(CNN) -- After weeks of delay, the space shuttle Discovery is finally ready for a Wednesday evening liftoff and a two-week mission to the international space station.
Space shuttle Discovery readies for launch, scheduled for Wednesday night.
"We're not tracking any issues, so the team is anxious to go," Launch Director Mike Leinbach said at a pre-flight briefing.
The launch was delayed by a month while teams of engineers worked through concerns over hydrogen valves in the engine compartment. Problems with one of the three valves on the last shuttle flight raised the launch team's anxiety level.
NASA spent the past four weeks investigating paper-thin cracks in the valves and whether flying with those cracks would be too risky. In the end, all three of Discovery's valves were replaced, said Space Shuttle Program Manager John Shannon.
"We had sensed that we would get to this point. It's just one of those problems you just have to keep working at, and you have to keep doing the research, the analysis, the real hardware tests. And finally we got to that point," he said.
This will be the 125th shuttle flight and the 36th for Discovery. The two-week mission will include four spacewalks to install the 31,000-pound final truss segment with two solar array wings. The final segment completes the backbone of the station, and the set of solar arrays will convert solar energy to electrical power, providing the capacity to generate enough power to maintain a full crew of six and increase scientific research on the station.

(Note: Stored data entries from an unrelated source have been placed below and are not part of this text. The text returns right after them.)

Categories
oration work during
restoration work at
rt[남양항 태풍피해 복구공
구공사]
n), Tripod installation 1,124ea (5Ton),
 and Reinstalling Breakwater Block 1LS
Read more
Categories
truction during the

Japanese astronaut Koichi Wakata will be on STS-119's seven-member shuttle crew. He'll be spending the next couple of months on the space station, replacing American astronaut Sandra Magnus, who returns to Earth when Discovery comes home. A stuffed duck will be accompanying Wakata to space as a memento of his hometown of Saitama, Japan.
The crew is also bringing up a couple of flags, including a green one representing the Andretti Racing Team. Pilot Tony Antonelli is expected to serve as the starter for a race after the shuttle's flight. Eight chocolate bars are going up too but are unlikely to come back.
For the nation's educators, this is an important flight. Two of the mission specialists, Joseph Acaba and Richard Arnold, are former middle school and high school teachers. Both are making their first space flights. and both will make spacewalks. Both men joined the astronaut corps in 2004.
Shuttle Cmdr. Lee Archambault has flown once before, as has Mission Specialist Steve Swanson. It's the first flight for Pilot Tony Antonelli and the third for Mission Specialist John Phillips.
The weather for the 9:20 p.m. EDT launch is expected to be nearly perfect. The Air Force meteorology team is forecasting a 90 percent chance of excellent launch conditions. Emergency landing sites at three overseas locations are also forecasting good weather, good to know in the event a problem forced the mission to abort after liftoff.
There are nine shuttle flights scheduled before NASA retires the three space shuttles in 2010. Eight missions are slated to complete the construction of the international space station, and one is dedicated to maintenance and upgrades to the Hubble Space Telescope.